(Beginning of Supplied material)

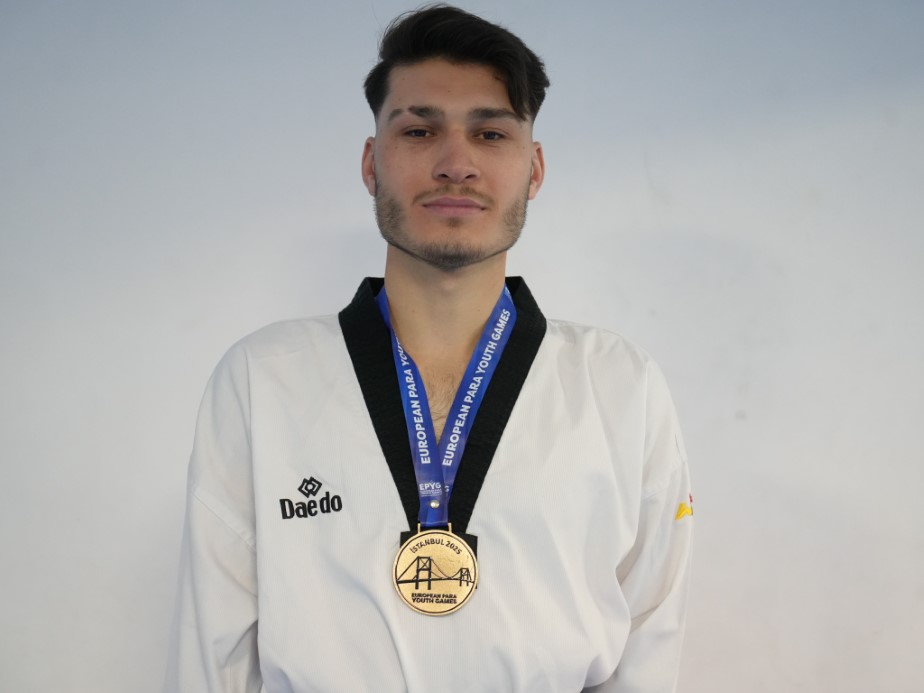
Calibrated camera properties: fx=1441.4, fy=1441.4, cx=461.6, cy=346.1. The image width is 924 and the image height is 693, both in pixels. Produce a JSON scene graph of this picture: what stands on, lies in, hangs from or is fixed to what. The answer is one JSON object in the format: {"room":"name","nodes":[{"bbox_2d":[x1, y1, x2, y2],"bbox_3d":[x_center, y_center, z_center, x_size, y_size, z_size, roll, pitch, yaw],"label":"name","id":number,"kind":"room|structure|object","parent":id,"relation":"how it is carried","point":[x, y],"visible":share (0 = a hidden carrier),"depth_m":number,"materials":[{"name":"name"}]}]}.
{"room":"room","nodes":[
{"label":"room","id":0,"kind":"room"},
{"bbox_2d":[1,0,923,690],"bbox_3d":[0.072,0.076,2.543,4.729,2.484,0.148,0,1,-2],"label":"wall","id":1,"kind":"structure","parent":0,"point":[232,332],"depth_m":2.50,"materials":[{"name":"white paint"}]},
{"label":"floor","id":2,"kind":"structure","parent":0,"visible":0},
{"bbox_2d":[166,1,694,692],"bbox_3d":[-0.031,0.408,1.941,0.653,1.636,0.603,0,1,-2],"label":"man","id":3,"kind":"object","parent":2,"relation":"on","point":[525,119],"visible":0.99,"depth_m":1.85},
{"bbox_2d":[377,280,514,529],"bbox_3d":[-0.014,0.064,1.876,0.177,0.322,0.359,0,1,-2],"label":"medal ribbon","id":4,"kind":"object","parent":3,"relation":"hanging from","point":[473,395],"visible":0.5,"depth_m":1.89,"materials":[{"name":"blue fabric"}]},
{"bbox_2d":[391,524,479,615],"bbox_3d":[-0.032,0.278,1.803,0.095,0.119,0.100,0,1,-2],"label":"medal","id":5,"kind":"object","parent":4,"relation":"hanging from","point":[423,610],"visible":0.94,"depth_m":1.80,"materials":[{"name":"gold metal"}]}
]}

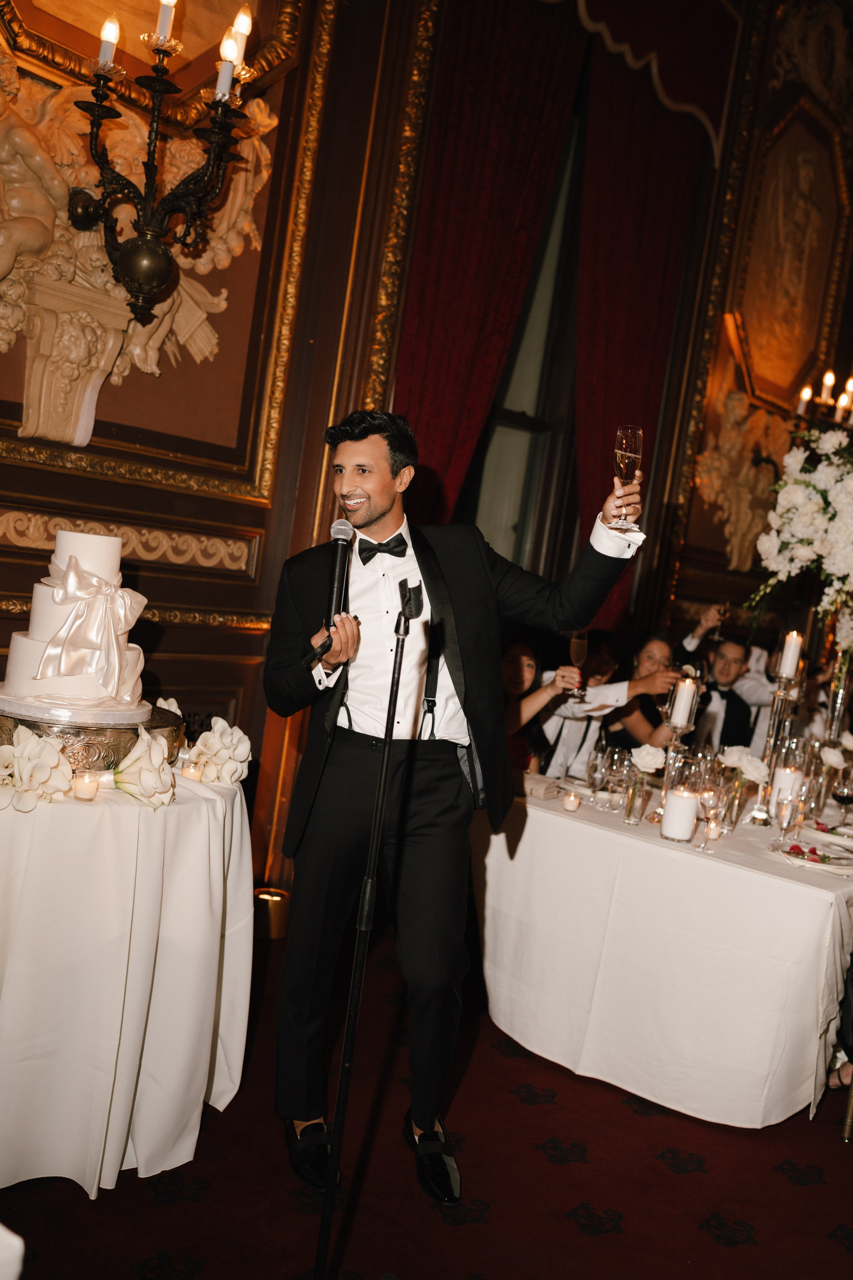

(End of Supplied material)

Without the pictures, transcribe the listing exactly as it stands.

● **Result**
Calibrated camera properties: fx=1441.4, fy=1441.4, cx=461.6, cy=346.1. The image width is 924 and the image height is 693, both in pixels. Produce a JSON scene graph of this picture: what stands on, lies in, hangs from or is fixed to what. The answer is one JSON object in the format: {"room":"name","nodes":[{"bbox_2d":[x1, y1, x2, y2],"bbox_3d":[x_center, y_center, z_center, x_size, y_size, z_size, roll, pitch, yaw],"label":"name","id":number,"kind":"room|structure|object","parent":id,"relation":"how it is carried","point":[x, y],"visible":share (0 = a hidden carrier),"depth_m":number,"materials":[{"name":"name"}]}]}.
{"room":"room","nodes":[
{"label":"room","id":0,"kind":"room"},
{"bbox_2d":[1,0,923,690],"bbox_3d":[0.072,0.076,2.543,4.729,2.484,0.148,0,1,-2],"label":"wall","id":1,"kind":"structure","parent":0,"point":[232,332],"depth_m":2.50,"materials":[{"name":"white paint"}]},
{"label":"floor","id":2,"kind":"structure","parent":0,"visible":0},
{"bbox_2d":[166,1,694,692],"bbox_3d":[-0.031,0.408,1.941,0.653,1.636,0.603,0,1,-2],"label":"man","id":3,"kind":"object","parent":2,"relation":"on","point":[525,119],"visible":0.99,"depth_m":1.85},
{"bbox_2d":[377,280,514,529],"bbox_3d":[-0.014,0.064,1.876,0.177,0.322,0.359,0,1,-2],"label":"medal ribbon","id":4,"kind":"object","parent":3,"relation":"hanging from","point":[473,395],"visible":0.5,"depth_m":1.89,"materials":[{"name":"blue fabric"}]},
{"bbox_2d":[391,524,479,615],"bbox_3d":[-0.032,0.278,1.803,0.095,0.119,0.100,0,1,-2],"label":"medal","id":5,"kind":"object","parent":4,"relation":"hanging from","point":[423,610],"visible":0.94,"depth_m":1.80,"materials":[{"name":"gold metal"}]}
]}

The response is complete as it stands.